Hadis yang dijadikan hujjah oleh penyebar syubhat ini adalah hadis Buraidah ketika ia menceritakan soal para sahabat yang merendahkan Imam Ali. Hadis tersebut bukan diucapkan di Ghadir Khum dan tentu saja Rasulullah SAW akan marah kepada sahabat yang menjelekkan Imam Ali karena Imam Ali adalah pemimpin setiap mukmin (semua sahabat Nabi) sepeninggal Nabi SAW . Disini Rasulullah SAW mengingatkan Buraidah dan sahabat lain yang ikut di Yaman agar berhenti dari sikap mereka karena Imam Ali adalah pemimpin bagi setiap mukmin sepeninggal Nabi SAW.

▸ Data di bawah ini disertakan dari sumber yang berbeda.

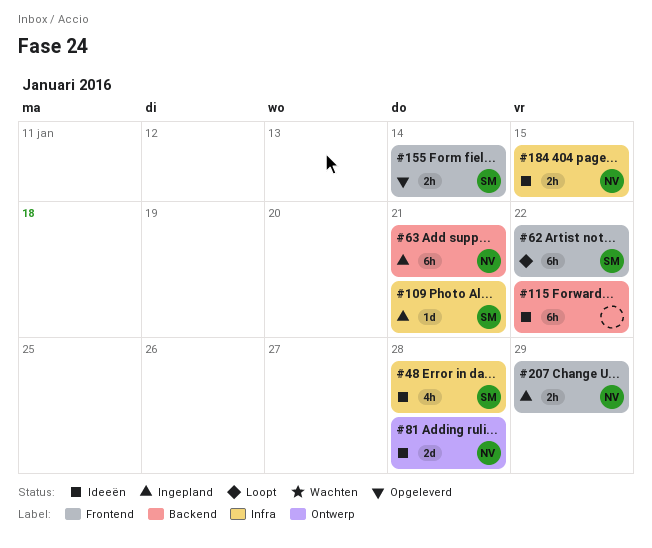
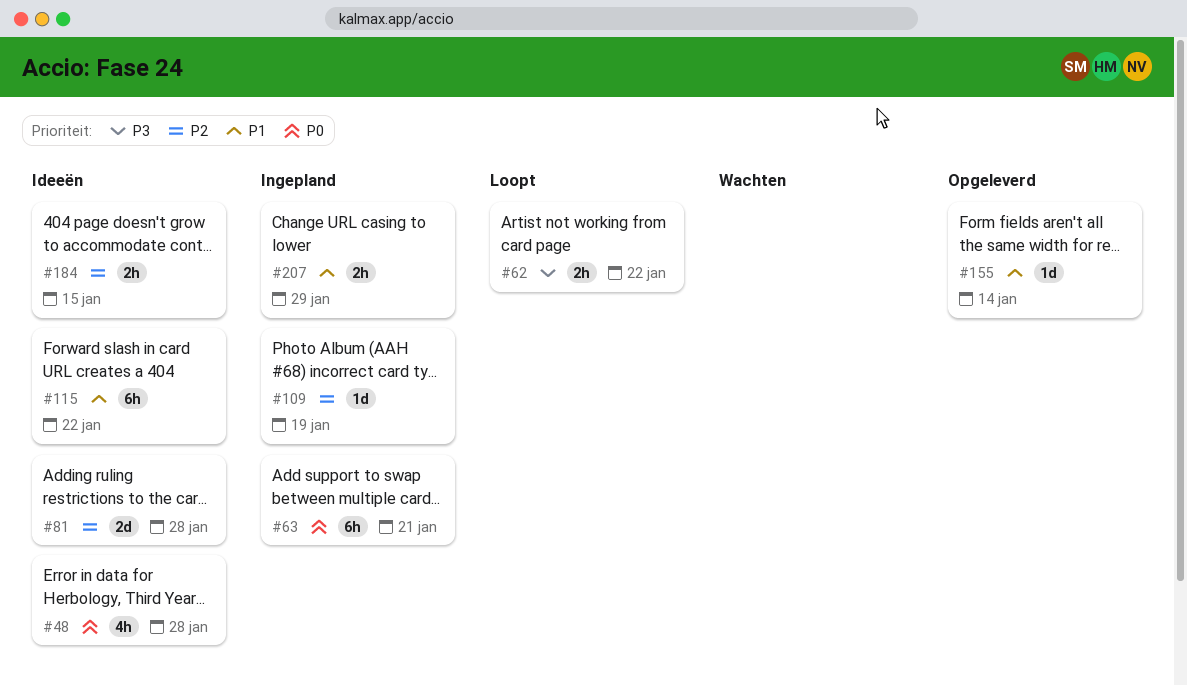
#62, estimate: 6h -> 2h
#109, due: Jan 21 -> Jan 19
#155, estimate: 2h -> 1d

Dari Abdullah bin Buraidah dari ayahnya Buraidah yang berkata “Rasulullah SAW mengirim dua utusan ke Yaman, salah satunya dipimpin Ali bin Abi Thalib dan yang lainnya dipimpin Khalid bin Walid. Beliau SAW bersabda “bila kalian bertemu maka yang jadi pemimpin adalah Ali dan bila kalian berpisah maka masing-masing dari kalian memimpin pasukannya. Buraidah berkata “kami bertemu dengan bani Zaid dari penduduk Yaman kami berperang dan kaum muslimin menang dari kaum musyrikin. Kami membunuh banyak orang dan menawan banyak orang kemudian Ali memilih seorang wanita diantara para tawanan untuk dirinya. Buraidah berkata “Khalid bin Walid mengirim surat kepada Rasulullah SAW memberitahukan hal itu. Ketika aku datang kepada Rasulullah SAW, aku serahkan surat itu, surat itu dibacakan lalu aku melihat wajah Rasulullah SAW yang marah kemudian aku berkata “Wahai Rasulullah SAW, aku meminta perlindungan kepadamu sebab Engkau sendiri yang mengutusku bersama seorang laki-laki dan memerintahkan untuk mentaatinya dan aku hanya melaksanakan tugasku karena diutus. Rasulullah SAW bersabda “Jangan membenci Ali, karena ia bagian dariKu dan Aku bagian darinya dan Ia adalah pemimpin kalian sepeninggalKu, ia bagian dariKu dan Aku bagian darinya dan Ia adalah pemimpin kalian sepeninggalKu. [Musnad Ahmad tahqiq Syaikh Ahmad Syakir dan Hamzah Zain hadis no 22908 dan dinyatakan shahih].